(Extracted records Opens)

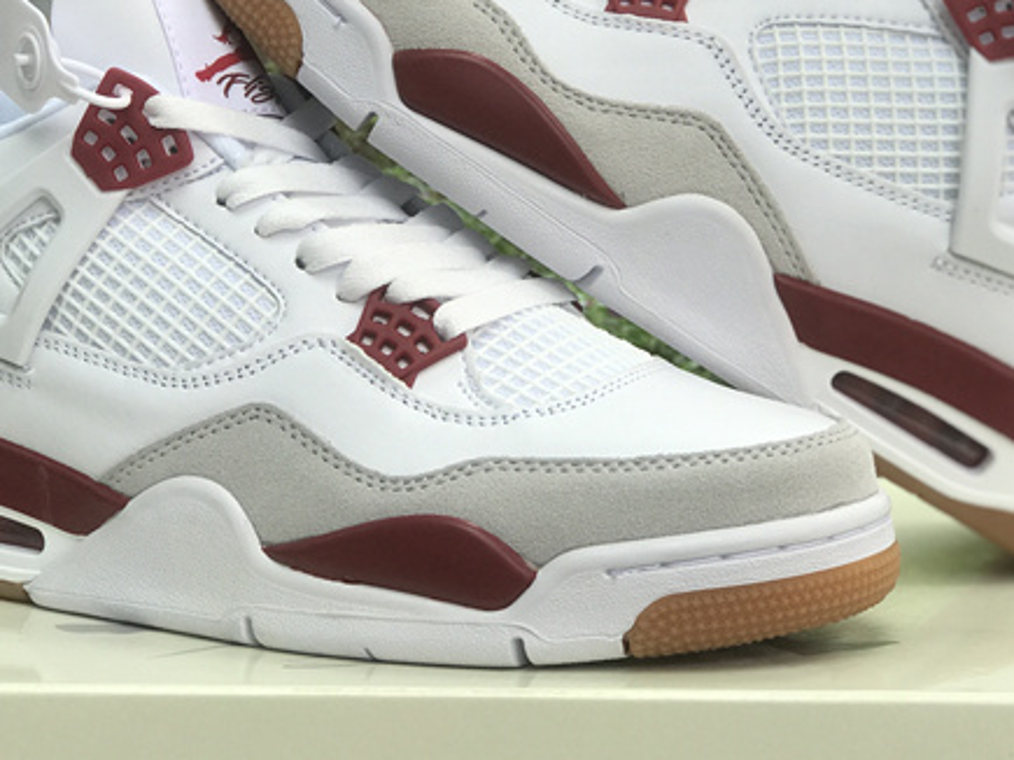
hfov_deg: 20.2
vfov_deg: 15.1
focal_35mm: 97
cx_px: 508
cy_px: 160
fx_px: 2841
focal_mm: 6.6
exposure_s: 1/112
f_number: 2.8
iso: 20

(Extracted records Closes)
(Extracted records Opens)

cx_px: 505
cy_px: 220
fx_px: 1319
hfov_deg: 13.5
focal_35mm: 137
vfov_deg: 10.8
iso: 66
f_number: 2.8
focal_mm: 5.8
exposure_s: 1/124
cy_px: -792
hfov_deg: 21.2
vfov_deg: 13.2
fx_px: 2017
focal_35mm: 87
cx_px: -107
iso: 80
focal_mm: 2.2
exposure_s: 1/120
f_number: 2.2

(Extracted records Closes)
(Extracted records Opens)

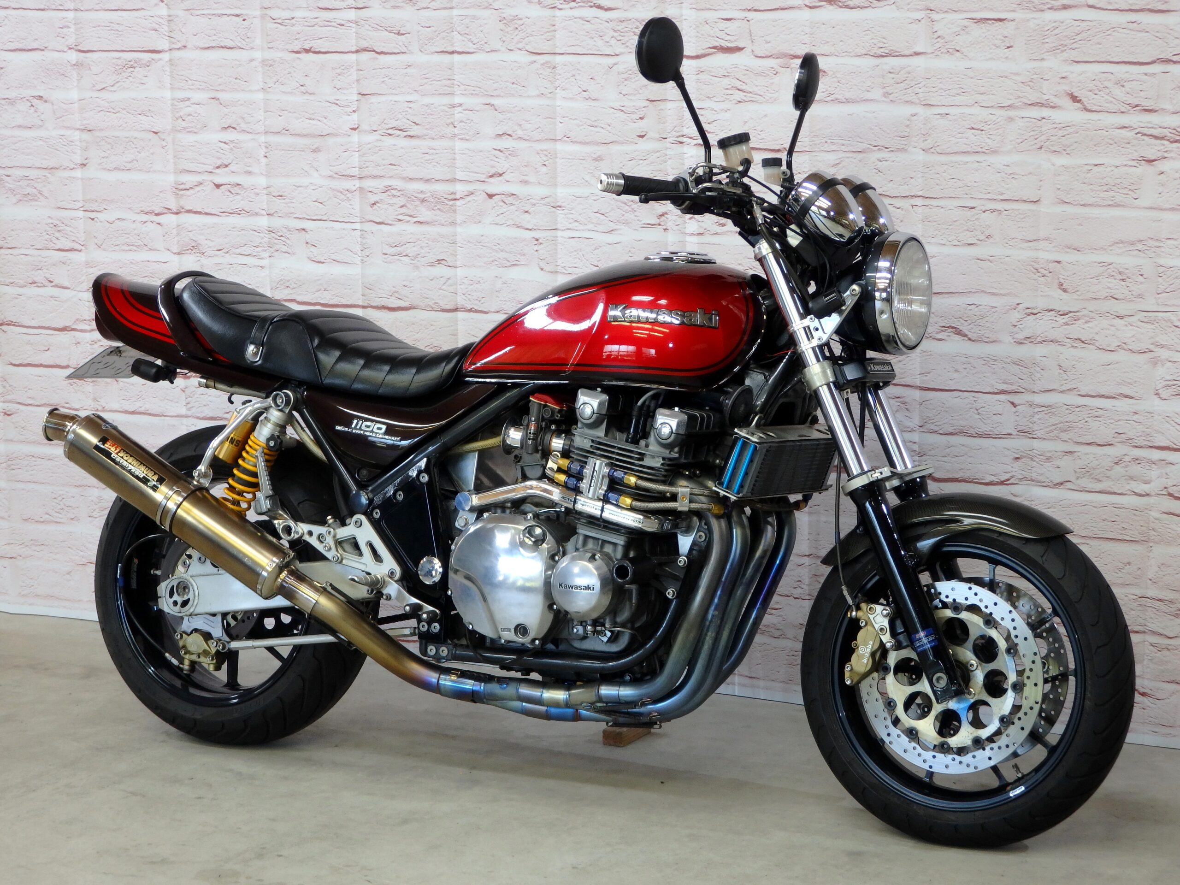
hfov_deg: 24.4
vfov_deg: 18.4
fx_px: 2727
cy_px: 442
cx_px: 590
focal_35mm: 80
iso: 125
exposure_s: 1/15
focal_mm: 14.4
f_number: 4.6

(Extracted records Closes)

- Task description
Retype exactly the lines of the data above that fall between the line with "hfov_deg: 13.5" and the line with "f_number: 2.2", inclusive, and add nothing.

- Answer to this problem
hfov_deg: 13.5
focal_35mm: 137
vfov_deg: 10.8
iso: 66
f_number: 2.8
focal_mm: 5.8
exposure_s: 1/124
cy_px: -792
hfov_deg: 21.2
vfov_deg: 13.2
fx_px: 2017
focal_35mm: 87
cx_px: -107
iso: 80
focal_mm: 2.2
exposure_s: 1/120
f_number: 2.2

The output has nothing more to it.